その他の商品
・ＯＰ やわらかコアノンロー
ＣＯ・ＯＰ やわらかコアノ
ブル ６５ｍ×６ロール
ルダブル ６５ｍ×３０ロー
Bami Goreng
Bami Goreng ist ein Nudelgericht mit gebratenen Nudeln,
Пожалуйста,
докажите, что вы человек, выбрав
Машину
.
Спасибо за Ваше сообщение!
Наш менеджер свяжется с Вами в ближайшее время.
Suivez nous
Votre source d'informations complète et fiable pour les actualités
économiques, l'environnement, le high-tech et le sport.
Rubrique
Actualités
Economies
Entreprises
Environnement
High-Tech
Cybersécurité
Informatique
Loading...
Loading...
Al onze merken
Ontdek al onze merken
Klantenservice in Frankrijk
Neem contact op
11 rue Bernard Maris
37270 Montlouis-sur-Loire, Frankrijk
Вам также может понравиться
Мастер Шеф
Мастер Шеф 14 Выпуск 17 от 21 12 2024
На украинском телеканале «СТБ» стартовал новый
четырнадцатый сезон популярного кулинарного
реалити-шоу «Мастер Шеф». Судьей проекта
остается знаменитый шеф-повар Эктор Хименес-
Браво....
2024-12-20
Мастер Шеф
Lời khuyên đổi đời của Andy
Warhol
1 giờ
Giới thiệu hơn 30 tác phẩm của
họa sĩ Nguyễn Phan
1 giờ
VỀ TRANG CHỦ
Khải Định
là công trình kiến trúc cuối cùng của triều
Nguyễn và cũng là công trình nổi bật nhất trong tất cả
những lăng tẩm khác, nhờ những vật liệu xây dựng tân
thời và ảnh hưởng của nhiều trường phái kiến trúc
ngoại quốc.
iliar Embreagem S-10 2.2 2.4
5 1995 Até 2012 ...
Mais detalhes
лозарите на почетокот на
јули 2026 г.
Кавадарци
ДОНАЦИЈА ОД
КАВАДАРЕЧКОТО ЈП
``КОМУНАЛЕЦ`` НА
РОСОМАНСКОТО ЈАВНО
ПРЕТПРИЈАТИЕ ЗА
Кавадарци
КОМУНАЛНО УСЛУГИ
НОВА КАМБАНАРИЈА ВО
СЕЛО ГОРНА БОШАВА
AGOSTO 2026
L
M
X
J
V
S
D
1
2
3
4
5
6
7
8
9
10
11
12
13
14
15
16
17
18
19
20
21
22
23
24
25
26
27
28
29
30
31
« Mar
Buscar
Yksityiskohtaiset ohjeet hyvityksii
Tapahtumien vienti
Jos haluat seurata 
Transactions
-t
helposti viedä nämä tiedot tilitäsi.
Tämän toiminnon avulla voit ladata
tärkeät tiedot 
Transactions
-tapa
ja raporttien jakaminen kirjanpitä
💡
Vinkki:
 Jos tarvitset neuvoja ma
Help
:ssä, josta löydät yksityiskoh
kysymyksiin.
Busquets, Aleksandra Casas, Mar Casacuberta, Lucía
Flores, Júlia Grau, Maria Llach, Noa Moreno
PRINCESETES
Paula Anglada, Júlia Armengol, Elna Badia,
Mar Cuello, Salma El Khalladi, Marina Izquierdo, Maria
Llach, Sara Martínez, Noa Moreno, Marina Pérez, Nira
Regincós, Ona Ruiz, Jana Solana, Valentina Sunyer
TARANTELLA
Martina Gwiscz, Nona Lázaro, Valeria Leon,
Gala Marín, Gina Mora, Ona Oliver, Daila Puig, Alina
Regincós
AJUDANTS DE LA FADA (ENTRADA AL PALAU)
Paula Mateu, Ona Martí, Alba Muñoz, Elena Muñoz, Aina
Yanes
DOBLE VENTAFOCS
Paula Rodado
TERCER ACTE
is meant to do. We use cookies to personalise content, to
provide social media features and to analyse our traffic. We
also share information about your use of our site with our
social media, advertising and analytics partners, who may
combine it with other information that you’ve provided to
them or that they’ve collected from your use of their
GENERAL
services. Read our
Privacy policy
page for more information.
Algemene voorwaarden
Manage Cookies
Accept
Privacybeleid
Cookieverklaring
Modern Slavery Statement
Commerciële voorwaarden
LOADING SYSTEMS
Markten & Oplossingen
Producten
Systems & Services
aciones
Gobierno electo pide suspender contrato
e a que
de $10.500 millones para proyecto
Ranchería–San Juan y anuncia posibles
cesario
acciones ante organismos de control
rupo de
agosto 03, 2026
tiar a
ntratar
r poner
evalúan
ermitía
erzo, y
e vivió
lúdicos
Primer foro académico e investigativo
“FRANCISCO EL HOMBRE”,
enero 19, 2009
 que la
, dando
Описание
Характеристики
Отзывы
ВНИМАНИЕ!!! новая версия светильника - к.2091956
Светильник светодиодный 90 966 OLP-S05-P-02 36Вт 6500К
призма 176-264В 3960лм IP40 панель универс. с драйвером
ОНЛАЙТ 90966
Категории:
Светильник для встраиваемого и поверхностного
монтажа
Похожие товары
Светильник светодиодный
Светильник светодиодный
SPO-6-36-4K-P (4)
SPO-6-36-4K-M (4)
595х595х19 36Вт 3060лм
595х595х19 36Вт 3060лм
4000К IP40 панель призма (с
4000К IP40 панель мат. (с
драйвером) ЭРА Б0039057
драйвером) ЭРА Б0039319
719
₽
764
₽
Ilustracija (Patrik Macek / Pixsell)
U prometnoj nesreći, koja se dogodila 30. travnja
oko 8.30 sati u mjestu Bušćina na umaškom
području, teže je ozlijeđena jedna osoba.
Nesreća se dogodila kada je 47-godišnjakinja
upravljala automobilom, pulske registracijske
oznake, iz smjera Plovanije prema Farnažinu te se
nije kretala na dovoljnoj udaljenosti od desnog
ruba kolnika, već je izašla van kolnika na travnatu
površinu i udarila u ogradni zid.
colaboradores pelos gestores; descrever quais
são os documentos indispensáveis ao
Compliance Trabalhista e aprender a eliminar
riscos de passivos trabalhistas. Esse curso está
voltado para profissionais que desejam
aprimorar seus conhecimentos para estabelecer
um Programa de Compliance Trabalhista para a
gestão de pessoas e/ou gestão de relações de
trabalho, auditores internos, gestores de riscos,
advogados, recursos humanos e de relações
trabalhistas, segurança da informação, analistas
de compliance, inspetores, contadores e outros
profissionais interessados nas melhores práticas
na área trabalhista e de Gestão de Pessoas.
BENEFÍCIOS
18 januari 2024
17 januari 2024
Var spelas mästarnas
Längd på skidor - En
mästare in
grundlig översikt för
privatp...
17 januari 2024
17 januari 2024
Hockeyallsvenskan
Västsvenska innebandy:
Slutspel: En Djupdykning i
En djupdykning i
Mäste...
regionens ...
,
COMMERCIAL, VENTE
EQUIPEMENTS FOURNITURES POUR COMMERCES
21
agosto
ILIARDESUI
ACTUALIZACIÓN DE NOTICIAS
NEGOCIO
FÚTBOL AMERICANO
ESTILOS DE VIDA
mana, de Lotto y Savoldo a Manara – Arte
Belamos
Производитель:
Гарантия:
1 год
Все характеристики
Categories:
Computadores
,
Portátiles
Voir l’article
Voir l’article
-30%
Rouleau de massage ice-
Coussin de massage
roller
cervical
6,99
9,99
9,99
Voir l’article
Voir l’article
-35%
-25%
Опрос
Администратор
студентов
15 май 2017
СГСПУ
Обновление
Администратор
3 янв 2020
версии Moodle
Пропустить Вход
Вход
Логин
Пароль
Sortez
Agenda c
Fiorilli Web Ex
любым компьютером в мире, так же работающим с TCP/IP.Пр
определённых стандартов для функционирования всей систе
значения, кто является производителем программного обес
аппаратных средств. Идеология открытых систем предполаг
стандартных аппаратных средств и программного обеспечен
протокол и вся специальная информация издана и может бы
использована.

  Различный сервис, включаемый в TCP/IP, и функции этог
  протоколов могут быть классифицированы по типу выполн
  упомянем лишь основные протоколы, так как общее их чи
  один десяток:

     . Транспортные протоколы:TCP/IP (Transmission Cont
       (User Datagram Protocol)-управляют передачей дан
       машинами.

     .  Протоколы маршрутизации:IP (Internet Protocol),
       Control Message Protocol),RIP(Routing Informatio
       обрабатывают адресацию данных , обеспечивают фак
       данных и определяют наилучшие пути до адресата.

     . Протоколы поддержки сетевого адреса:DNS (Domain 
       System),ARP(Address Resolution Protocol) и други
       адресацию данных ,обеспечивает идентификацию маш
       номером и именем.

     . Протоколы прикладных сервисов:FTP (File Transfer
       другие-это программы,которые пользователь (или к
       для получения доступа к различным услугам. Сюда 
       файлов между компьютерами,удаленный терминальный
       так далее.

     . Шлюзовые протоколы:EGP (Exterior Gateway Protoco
■ ■ ■ ■
*Job:* Once you have found every line above holding the word "tiedot", copy those lines.

*Response area:*
helposti viedä nämä tiedot tilitäsi.
tärkeät tiedot 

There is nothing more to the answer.